Reluctance to seek assistance increases the risk of detrimental outcomes, such as dropping out of college, poor academic performance, suicide and substance abuse. According to Kerr, nearly two-thirds of college-aged students who developed substance abuse problems also were found to suffer from mental health disorders, such as anxiety and depression.
Situational/Risk factors which can trigger a bout of depression or anxiety for college students can include:
- A relationship breakup
- Sexual assault
- Peer relationship difficulties
- Sexual identity adjustment difficulties
- Drug or alcohol use
- Family history of depression
- Stressful life events
- Having a faulty comparison of academic/athletic/social performance as compared to one’s peers
- Fears of disappointing parents because of grades or career path choice
Young people with a mental health diagnosis, including depression, are five times more likely to attempt suicide than adults. Four out of five college students who either consider or attempt suicide have shown clear warning signs prior to the attempt.
Suicide warning signs:
- Good student who begins ignoring classwork or skipping classes
- Withdrawal from friends
- Giving away possessions
- Talking about suicide
- Signs of depression, hopelessness
Symptoms of anxiety/depression in college students may include:
- Difficulty handling school work
- Loss of interest in activities, such as clubs, sports or other social activities
- Changes in eating or sleeping patterns
- Emotional outbursts, such as tearfulness or anger
- Sense of being overwhelmed
- Faulty self-assessments
- Lack of energy
- Warning signs for suicide
This is not an exhaustive list. Being alert to behavior and personality changes can provide more clues as to a student’s state of well-being.
It is important if any of these signs or symptoms are present that a college student is referred for a mental health evaluation.
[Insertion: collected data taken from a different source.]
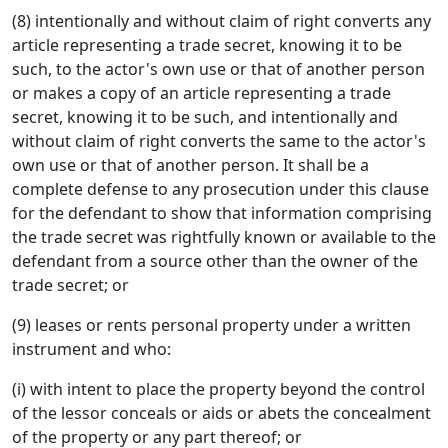
(8) intentionally and without claim of right converts any
article representing a trade secret, knowing it to be
such, to the actor's own use or that of another person
or makes a copy of an article representing a trade
secret, knowing it to be such, and intentionally and
without claim of right converts the same to the actor's
own use or that of another person. It shall be a
complete defense to any prosecution under this clause
for the defendant to show that information comprising
the trade secret was rightfully known or available to the
defendant from a source other than the owner of the
trade secret; or
(9) leases or rents personal property under a written
instrument and who:
(i) with intent to place the property beyond the control
of the lessor conceals or aids or abets the concealment
of the property or any part thereof; or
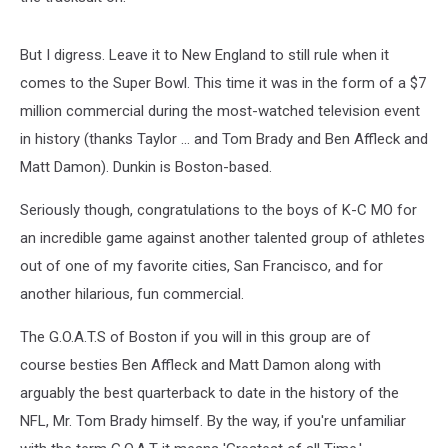
But I digress. Leave it to New England to still rule when it
comes to the Super Bowl. This time it was in the form of a $7
million commercial during the most-watched television event
in history (thanks Taylor ... and Tom Brady and Ben Affleck and
Matt Damon). Dunkin is Boston-based.
Seriously though, congratulations to the boys of K-C MO for
an incredible game against another talented group of athletes
out of one of my favorite cities, San Francisco, and for
another hilarious, fun commercial.
The G.O.A.T.S of Boston if you will in this group are of
course besties Ben Affleck and Matt Damon along with
arguably the best quarterback to date in the history of the
NFL, Mr. Tom Brady himself. By the way, if you're unfamiliar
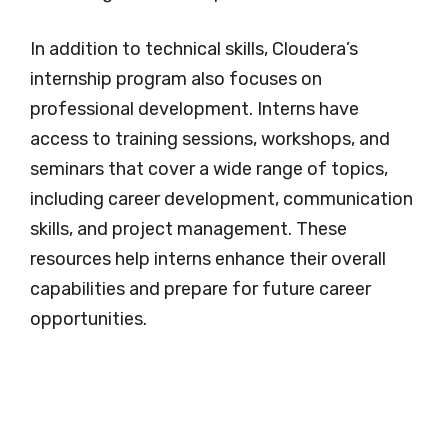
In addition to technical skills, Cloudera’s
internship program also focuses on
professional development. Interns have
access to training sessions, workshops, and
seminars that cover a wide range of topics,
including career development, communication
skills, and project management. These
resources help interns enhance their overall
capabilities and prepare for future career
opportunities.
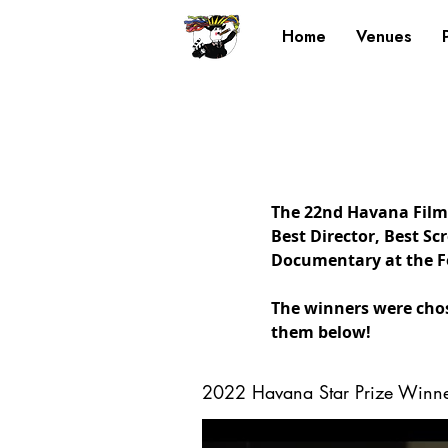
Home
Venues
The 22nd Havana Film 
Best Director, Best Sc
Documentary at the Fe
The winners were chos
them below!
2022 Havana Star Prize Winne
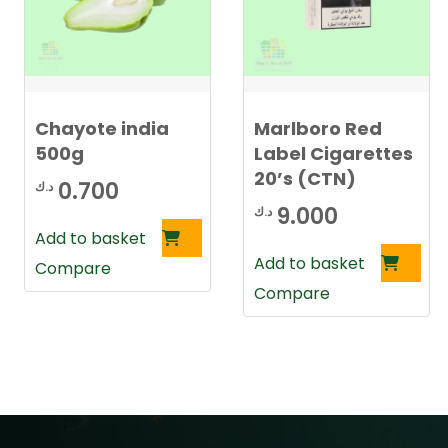
Chayote india
Marlboro Red
500g
Label Cigarettes
20’s (CTN)
0.700
د.ك
9.000
د.ك
Add to basket
Add to basket
Compare
Compare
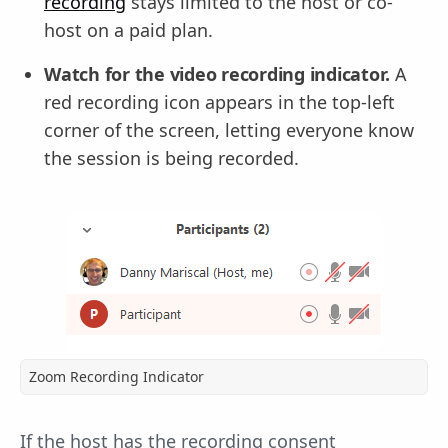
recording
stays limited to the host or co-
host on a paid plan.
Watch for the video recording indicator.
A
red recording icon appears in the top-left
corner of the screen, letting everyone know
the session is being recorded.
Zoom Recording Indicator
If the host has the recording consent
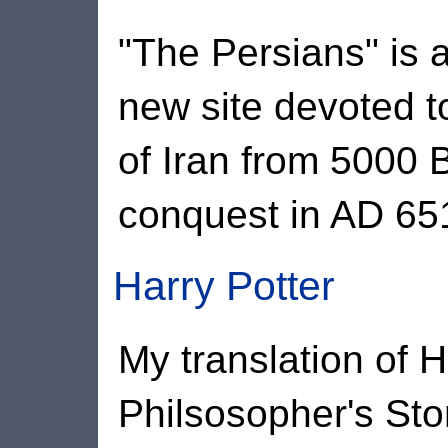
"The Persians" is a
new site devoted to
of Iran from 5000 
conquest in AD 65
Harry Potter
My translation of H
Philsosopher's St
Many universities have mental health services on campus for student access. Students also may seek assistance at their local clinic through their primary care physician or behavioral health staff, for a thorough evaluation of symptoms and history.
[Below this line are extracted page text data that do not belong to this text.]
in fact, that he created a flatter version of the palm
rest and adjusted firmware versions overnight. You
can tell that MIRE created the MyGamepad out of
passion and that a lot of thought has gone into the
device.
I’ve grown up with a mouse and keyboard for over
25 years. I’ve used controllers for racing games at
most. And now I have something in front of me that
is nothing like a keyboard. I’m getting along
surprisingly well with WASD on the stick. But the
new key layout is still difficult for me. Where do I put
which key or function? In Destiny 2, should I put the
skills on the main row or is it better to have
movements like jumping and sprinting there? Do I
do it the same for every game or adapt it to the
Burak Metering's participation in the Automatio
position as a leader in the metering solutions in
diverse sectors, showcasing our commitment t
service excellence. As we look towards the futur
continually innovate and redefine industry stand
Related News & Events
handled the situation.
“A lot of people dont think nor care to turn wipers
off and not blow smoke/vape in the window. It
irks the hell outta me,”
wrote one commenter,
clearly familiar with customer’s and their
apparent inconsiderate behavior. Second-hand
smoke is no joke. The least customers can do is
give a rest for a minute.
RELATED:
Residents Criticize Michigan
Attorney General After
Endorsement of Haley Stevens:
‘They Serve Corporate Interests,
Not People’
A combination of cognitive behavioral therapy and interpersonal therapy, along with medications, has been shown in research to effectively treat anxiety, depression and suicidal ideation. Family therapy may be indicated if the student is struggling to individuate from their parents or take charge of their lives if parents are over-involved.
There is a good deal of hope for those students who receive the appropriate support from a well-informed and skilled treatment team that includes professionals, friends and family.
Jennifer Wickham is a psychotherapist who sees patients in the Behavioral Health department at Mayo Clinic Health System in Eau Claire, Wisconsin.